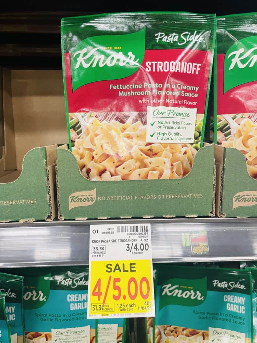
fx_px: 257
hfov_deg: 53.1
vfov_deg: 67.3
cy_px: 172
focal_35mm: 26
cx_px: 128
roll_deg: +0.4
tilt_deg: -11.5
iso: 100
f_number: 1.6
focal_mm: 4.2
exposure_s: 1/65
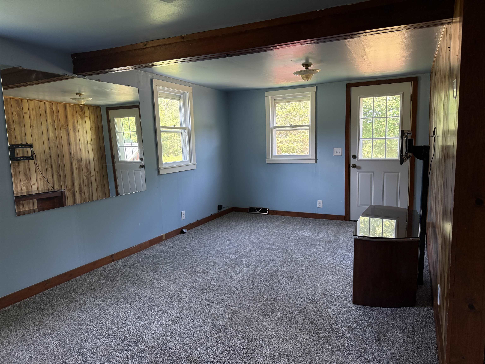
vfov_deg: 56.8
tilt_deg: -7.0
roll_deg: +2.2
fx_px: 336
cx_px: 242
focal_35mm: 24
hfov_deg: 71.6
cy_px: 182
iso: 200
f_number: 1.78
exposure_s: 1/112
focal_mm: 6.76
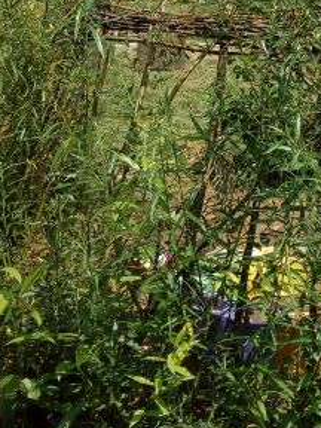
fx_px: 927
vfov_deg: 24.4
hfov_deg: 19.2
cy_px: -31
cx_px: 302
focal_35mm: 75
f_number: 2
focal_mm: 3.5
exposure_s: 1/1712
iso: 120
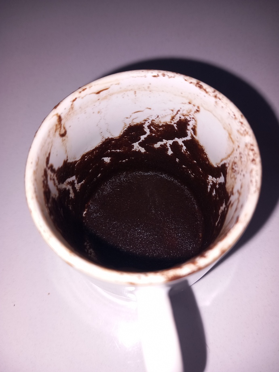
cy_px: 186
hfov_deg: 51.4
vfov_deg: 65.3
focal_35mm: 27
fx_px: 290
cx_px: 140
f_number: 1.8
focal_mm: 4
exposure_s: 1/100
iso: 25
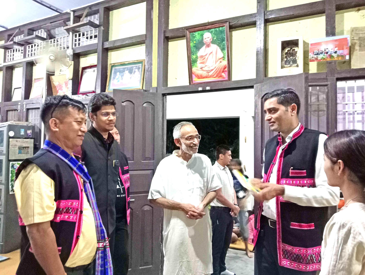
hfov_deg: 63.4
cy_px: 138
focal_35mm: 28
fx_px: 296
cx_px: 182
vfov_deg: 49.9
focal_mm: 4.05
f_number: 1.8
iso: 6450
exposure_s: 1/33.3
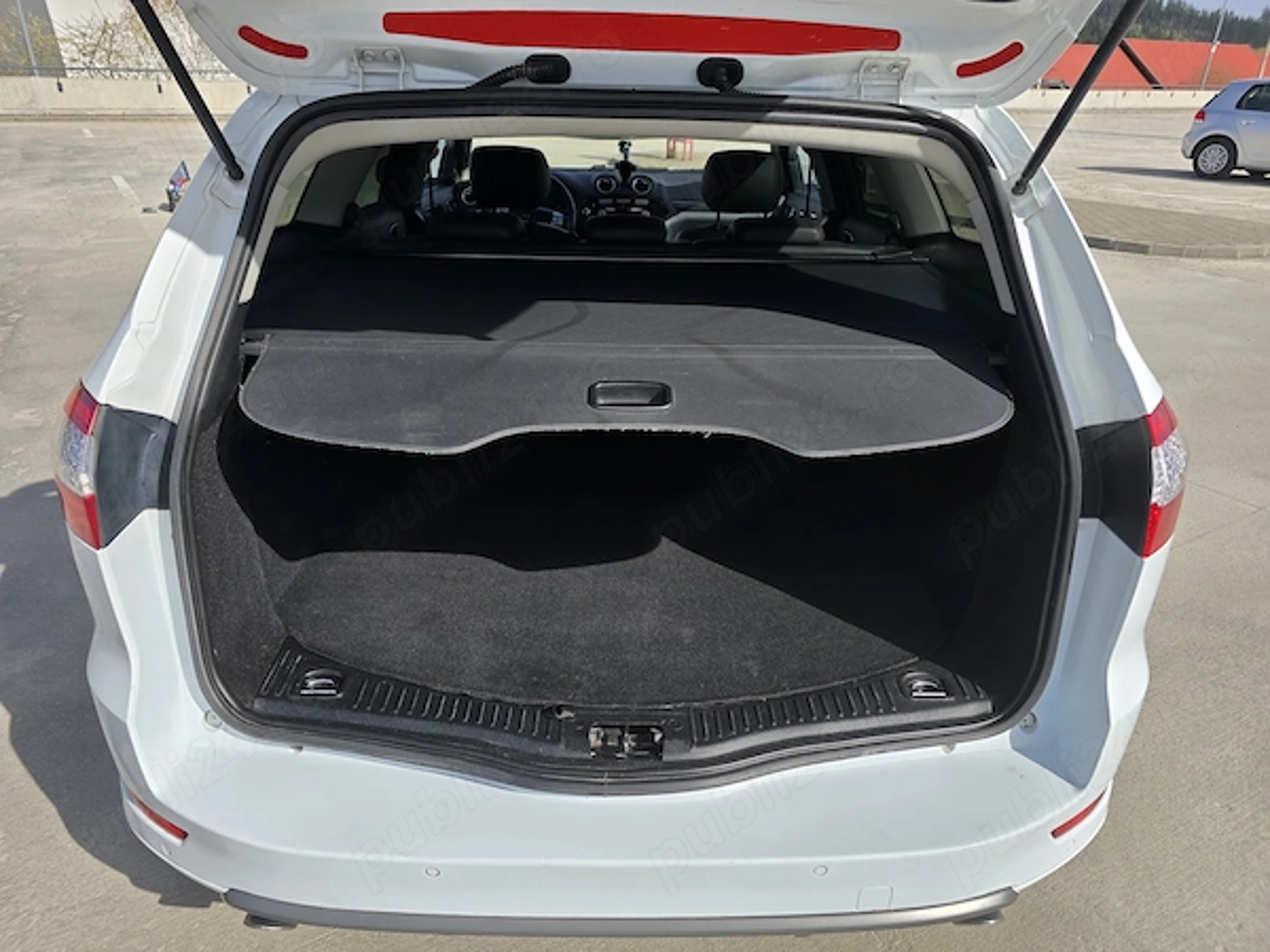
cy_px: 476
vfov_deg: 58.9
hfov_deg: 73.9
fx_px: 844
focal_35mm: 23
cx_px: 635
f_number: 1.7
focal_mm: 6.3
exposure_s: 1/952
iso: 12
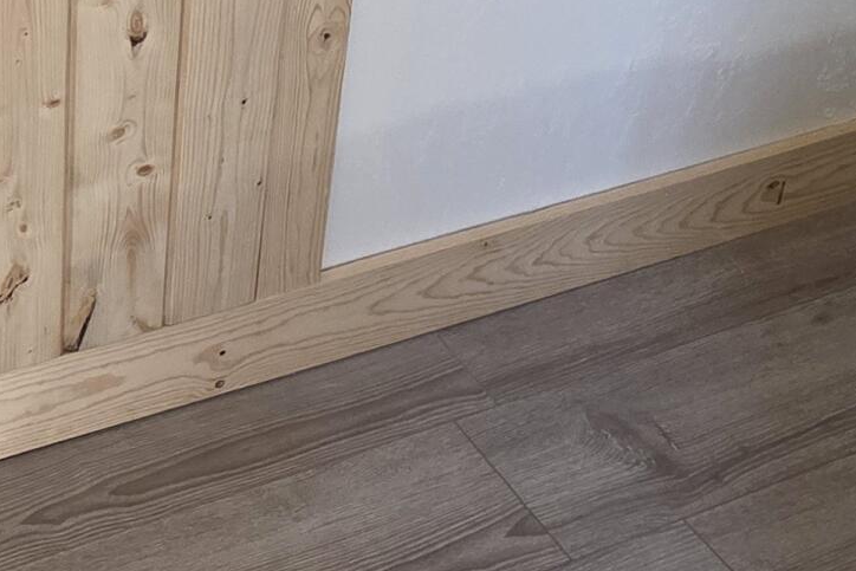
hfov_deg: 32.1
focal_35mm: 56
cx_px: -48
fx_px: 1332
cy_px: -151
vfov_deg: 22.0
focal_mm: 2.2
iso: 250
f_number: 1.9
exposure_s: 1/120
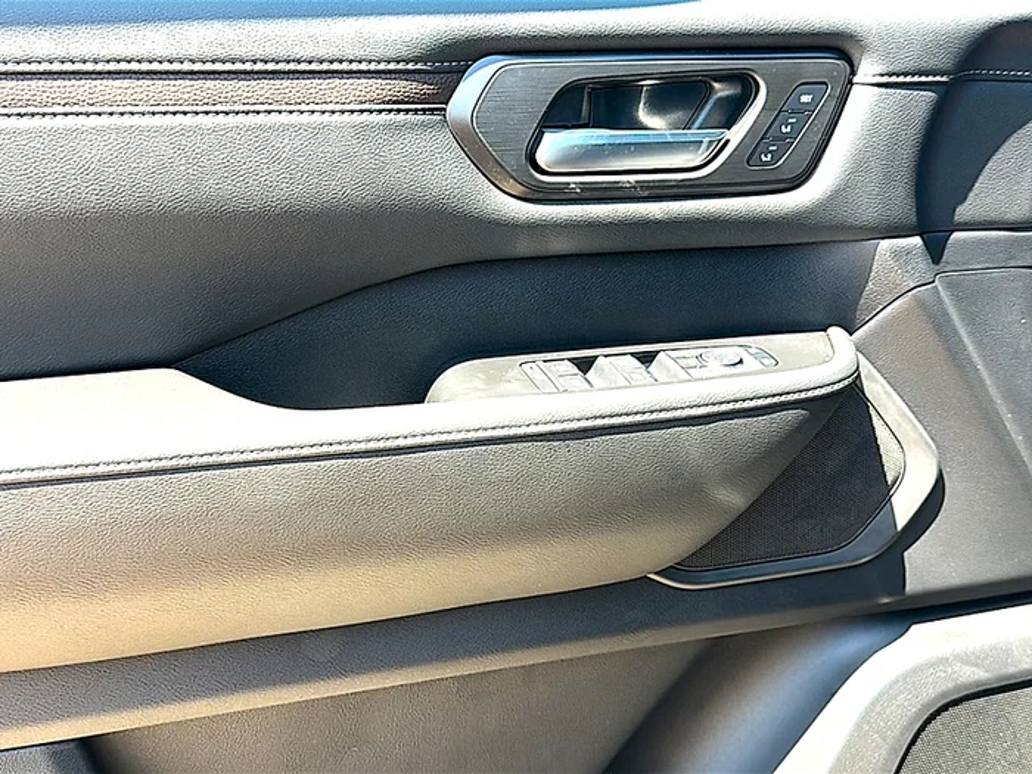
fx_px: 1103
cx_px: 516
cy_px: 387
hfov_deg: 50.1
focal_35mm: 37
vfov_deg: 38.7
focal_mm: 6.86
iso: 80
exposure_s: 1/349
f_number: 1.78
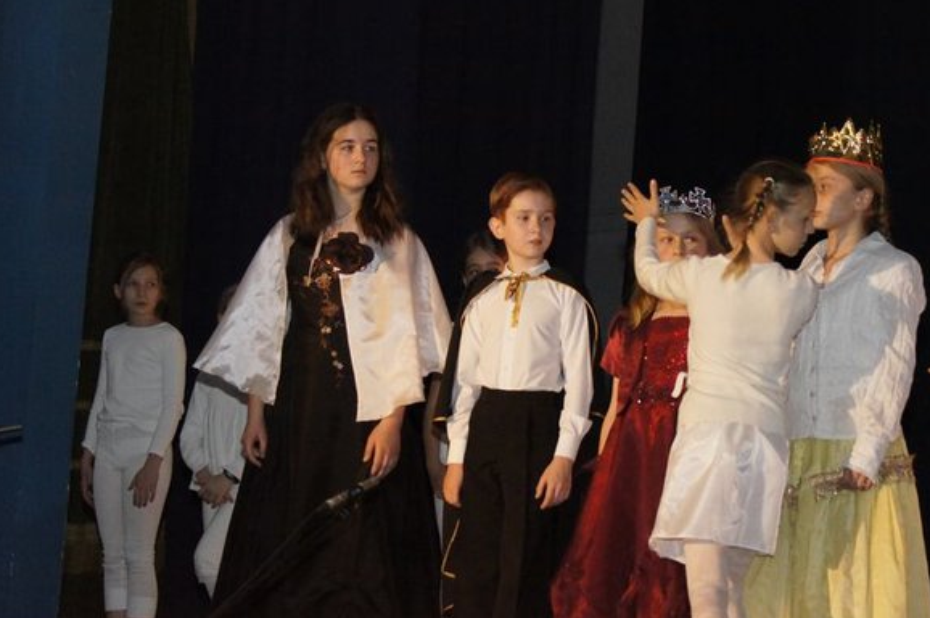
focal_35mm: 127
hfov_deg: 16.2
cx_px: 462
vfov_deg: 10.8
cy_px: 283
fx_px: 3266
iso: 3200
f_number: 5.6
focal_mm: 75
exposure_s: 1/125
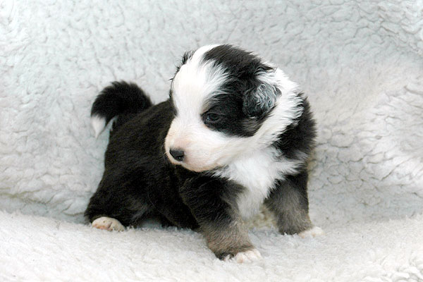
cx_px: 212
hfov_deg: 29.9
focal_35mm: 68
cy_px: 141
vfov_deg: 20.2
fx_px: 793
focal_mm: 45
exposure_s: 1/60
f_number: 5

+---+

> [DESCRIPTION OF THE TASK]:
Return the full listing exactly as written, without any of its images.

> [REPLY TO THE EXERCISE]:
fx_px: 257
hfov_deg: 53.1
vfov_deg: 67.3
cy_px: 172
focal_35mm: 26
cx_px: 128
roll_deg: +0.4
tilt_deg: -11.5
iso: 100
f_number: 1.6
focal_mm: 4.2
exposure_s: 1/65
vfov_deg: 56.8
tilt_deg: -7.0
roll_deg: +2.2
fx_px: 336
cx_px: 242
focal_35mm: 24
hfov_deg: 71.6
cy_px: 182
iso: 200
f_number: 1.78
exposure_s: 1/112
focal_mm: 6.76
fx_px: 927
vfov_deg: 24.4
hfov_deg: 19.2
cy_px: -31
cx_px: 302
focal_35mm: 75
f_number: 2
focal_mm: 3.5
exposure_s: 1/1712
iso: 120
cy_px: 186
hfov_deg: 51.4
vfov_deg: 65.3
focal_35mm: 27
fx_px: 290
cx_px: 140
f_number: 1.8
focal_mm: 4
exposure_s: 1/100
iso: 25
hfov_deg: 63.4
cy_px: 138
focal_35mm: 28
fx_px: 296
cx_px: 182
vfov_deg: 49.9
focal_mm: 4.05
f_number: 1.8
iso: 6450
exposure_s: 1/33.3
cy_px: 476
vfov_deg: 58.9
hfov_deg: 73.9
fx_px: 844
focal_35mm: 23
cx_px: 635
f_number: 1.7
focal_mm: 6.3
exposure_s: 1/952
iso: 12
hfov_deg: 32.1
focal_35mm: 56
cx_px: -48
fx_px: 1332
cy_px: -151
vfov_deg: 22.0
focal_mm: 2.2
iso: 250
f_number: 1.9
exposure_s: 1/120
fx_px: 1103
cx_px: 516
cy_px: 387
hfov_deg: 50.1
focal_35mm: 37
vfov_deg: 38.7
focal_mm: 6.86
iso: 80
exposure_s: 1/349
f_number: 1.78
focal_35mm: 127
hfov_deg: 16.2
cx_px: 462
vfov_deg: 10.8
cy_px: 283
fx_px: 3266
iso: 3200
f_number: 5.6
focal_mm: 75
exposure_s: 1/125
cx_px: 212
hfov_deg: 29.9
focal_35mm: 68
cy_px: 141
vfov_deg: 20.2
fx_px: 793
focal_mm: 45
exposure_s: 1/60
f_number: 5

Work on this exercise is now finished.